Monday, March 20, 2006

Posts that go too far

One of the features at Stowe Reporter Online is the Reader’s Forum, a message board where people can post comments about local news and issues. I’m the gatekeeper for the forum — posts get emailed to me first before going live and then I manually activate the post before it goes into the forum.

I think this filter is important. As of late I’ve received a couple of post submittals that I’ve deleted before allowing them to go live, for various reasons.

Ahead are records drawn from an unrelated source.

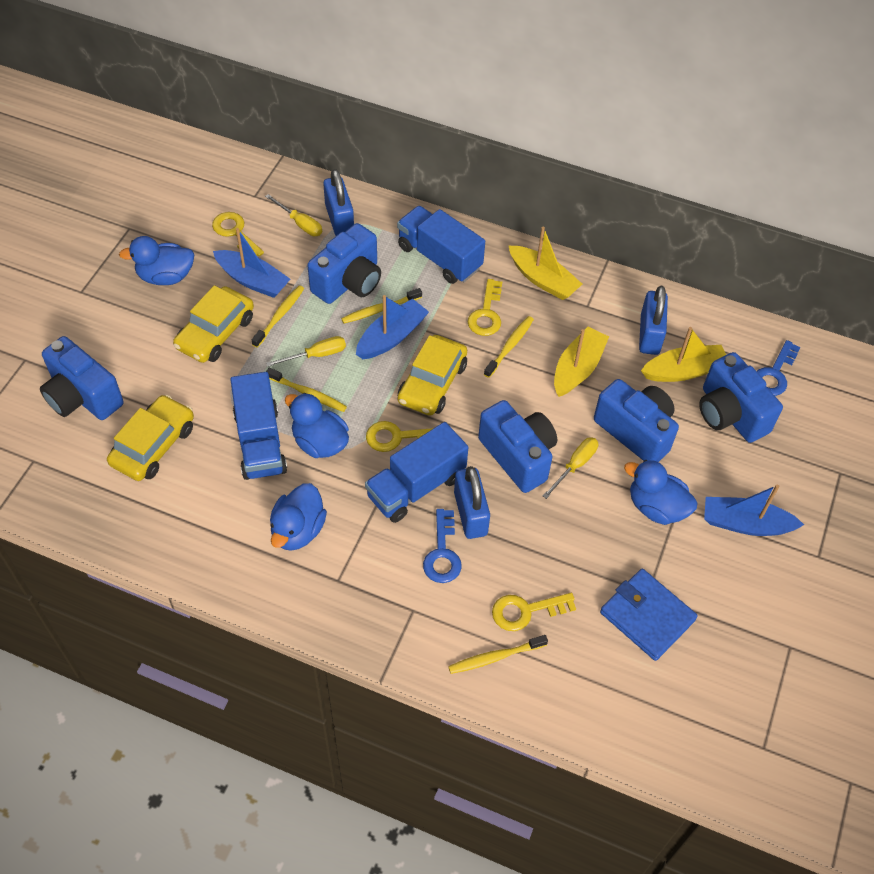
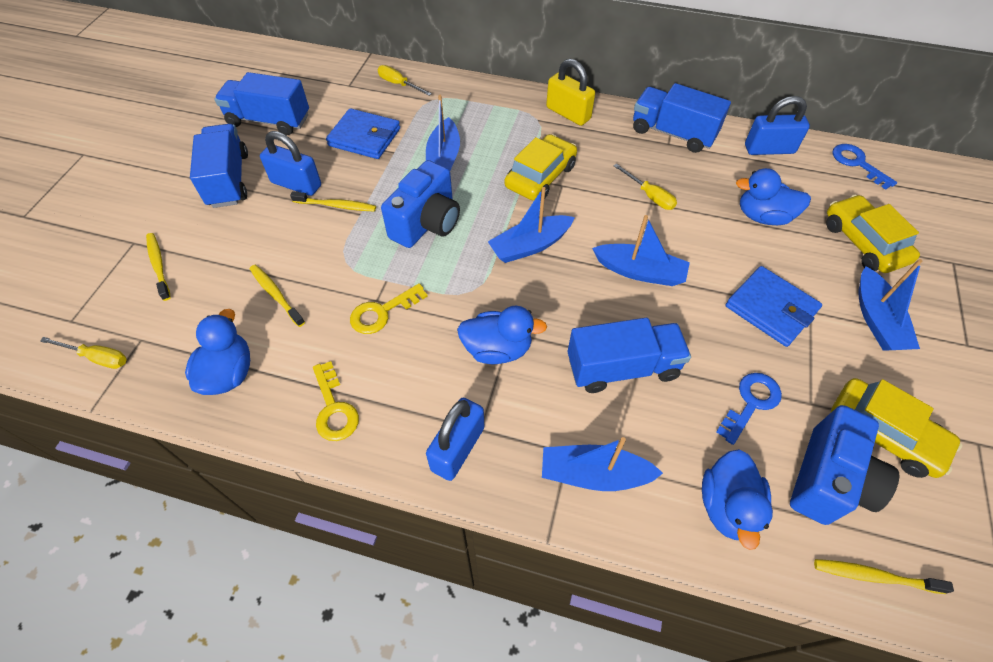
blue boat: [213,228,290,298] [356,295,429,359] [704,484,804,536] = 3 -> [426,95,460,171] [488,187,575,263] [542,437,663,491] [592,215,690,286] [858,259,922,351] = 5
blue camera: [40,336,124,420] [307,223,381,304] [478,400,557,493] [594,379,679,462] [699,352,783,443] = 5 -> [381,160,460,248] [790,405,899,525] = 2
blue truck: [230,372,287,480] [365,422,468,523] [397,206,485,284] = 3 -> [190,124,248,208] [214,72,309,135] [568,318,691,393] [633,83,731,153] = 4
blue wallet: [600,569,698,661] = 1 -> [326,108,400,159] [726,266,822,347] = 2
yellow boat: [509,227,582,300] [554,327,609,397] [641,327,726,382] = 3 -> none = 0
yellow key: [212,212,264,256] [366,421,433,452] [468,279,502,336] [492,593,576,631] = 4 -> [313,361,359,441] [350,283,428,334] = 2
yellow padlock: none = 0 -> [546,59,595,126] = 1
yellow toothbrush: [252,285,304,348] [266,368,347,412] [341,288,422,324] [448,635,548,674] [484,316,534,378] = 5 -> [146,233,171,301] [250,265,305,327] [290,191,376,212] [814,559,954,594] = 4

One of those reasons is the post contains defamatory statements that could constitute libel, which is the legal term that describes defamation in writing. Here’s an example of a post I received by email on Feb. 10. Names and places have been replaced with "XXXXXXX," though the rest of the post remains as submitted:

"I / we lived in Vermont for about two years ...The term Flat Lander is a real attitude locals have towards anyone who comes to the area ...They forget that they were once ‘newcomers,’ and that the land originally belonged to the Indians. XXXXXXX stalk anyone coming out of a bar and XXXXXXX is a lying SOB. There is work for Electricians if you’re willing to work for $12.00 an hour with no benefits or future. Secretarial is about $8.00 per hour and if you’re new, you’ll get all the crummy hours, especially if you work at XXXXXXX in XXXXXXX. (Wouldn’t let my spouse go to her nieces dance recital for 30 minutes) ... Unless you’re wealthy and can afford top notch digs, real estate is expensive and there are the XXXXXXX, who will lie, cheat, and not return your deposit money nor pay you for work you did for their husband when he was in a bind. (Yes XXXXXXX, you still owe me $500.00). We left Vermont and did not shed a tear!"

Online libel continues to be debated in courts. According to the First Amendment Center, in the 2003 case of Batzel v. Cremers, "a defamatory e-mail message was sent to a Web-site operator, who edited the message and selected it for posting. The operator said he believed the sender intended the message to be made public. The sender, however, later claimed that he never intended the information to be made public; he merely wanted the site operator to be aware of it."

In the above post there are several allegations of fact masked as opinion, relating to several specific people and local organizations. Although the Reporter certainly wants to enable readers to speak their mind about local topics, posts such as these go too far. The newspaper — because we offer this online forum on our Web site — could potentially be held accountable for libel statements, especially because people can post anonymously.

Would the same hold true for a blog? The New York Times reported in October 2005 that "if an elected official claims he has been defamed by an anonymous blogger, he cannot use a lawsuit to unmask the writer unless he has substantial evidence to prove his claim." That decision came from the Delaware Supreme Court.